Lo que ha hecho, para escribirla, es investigar los aledaños de una vida. El mundo que József habitó y la época en la que lo hizo. Y a partir de ahí ha tratado de rescatar su silueta a mera fuerza de contraste, pintando el paisaje que lo enmarca para entreverlo con la máxima nitidez. Ha leído y ha entrevistado a un exmiembro de la Legión Extranjera, se ha empollado los entresijos que antecedieron al genocidio de Ruanda, ha incrustado su cabeza en mapas y legajos que le ayudasen a comprender cómo era la Budapest de entonces. Y ha llegado a una conclusión: "Yo creo que József el Húngaro (La Esfera de los Libros) es, más que un libro, cuatro". Yo digo que en el fondo son todavía más. "La primera parte es una novela negra clásica, la segunda es La chaqueta metálica, la tercera es una road movie épica y la última es La Reina del Sur". Todo ello incrustado como una muñeca rusa en el Tetuán del Irish Rover, Kronen particular de Fernando y Luis.
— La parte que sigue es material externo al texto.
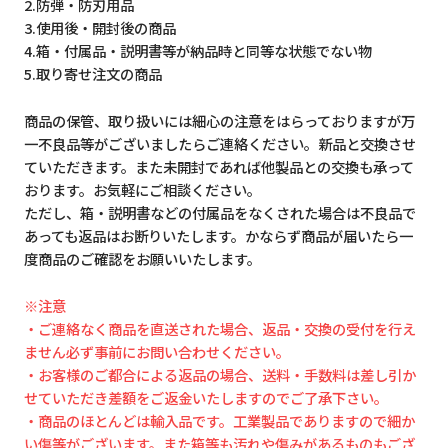
2.防弾・防刃用品
3.使用後・開封後の商品
4.箱・付属品・説明書等が納品時と同等な状態でない物
5.取り寄せ注文の商品
商品の保管、取り扱いには細心の注意をはらっておりますが万
一不良品等がございましたらご連絡ください。新品と交換させ
ていただきます。また未開封であれば他製品との交換も承って
おります。お気軽にご相談ください。
ただし、箱・説明書などの付属品をなくされた場合は不良品で
あっても返品はお断りいたします。かならず商品が届いたら一
度商品のご確認をお願いいたします。
※注意
・ご連絡なく商品を直送された場合、返品・交換の受付を行え
ません必ず事前にお問い合わせください。
・お客様のご都合による返品の場合、送料・手数料は差し引か
せていただき差額をご返金いたしますのでご了承下さい。
・商品のほとんどは輸入品です。工業製品でありますので細か
い傷等がございます。また箱等も汚れや傷みがあるものもござ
Es una obra que se desgaja en serie y que desprende, sin pretender hacerlo, algunos asuntos sobre los que meditar. Les pregunto a ambos sobre el principal de ellos. "Y es cierto", me dice Luis. "Mi hijo, por ejemplo, siempre comenta que le encantaría tener una vida muy interesante. Pero las vidas interesantes suelen ser vidas durísimas. József es la demostración de ello. Por eso, en la novela va anhelando la tranquilidad que de joven despreció en su padre". József es un personaje rudo y ambiguo, pero controlado, que no se queja —"no soporto la autocompasión"— pero aprende siempre. Alguien que parece duro simplemente porque ha experimentado la dureza de la vida, y que después de años de andanzas y de eventos imposibles, de muertes, amenazas, huidas, traiciones, ayudas repentinas, prisiones y vértigos, lo único que tiene claro es que culpar al mundo de todo lo malo que le pasa a uno tiene casi tan poco sentido como culparse a uno mismo de que el mundo vaya mal. "¿József fue una buena persona que tomó malas decisiones, una persona con mala suerte, o un cabrón que, al contar la historia de su vida, la maquilló? No lo sé. Lo que sí que creo es que la posibilidad de una sola de esas cosas no excluye a las otras dos. Y, como me contestó Fernando cuando le pregunté si creía que Gerry era inocente cuando le metieron en la cárcel: entre dudar o creer lo que dice un amigo, yo decido creerlo siempre". El József literario es un amigo de los que guardan las espaldas. Merece la pena confiar en lo que dijo y no estropear el titular.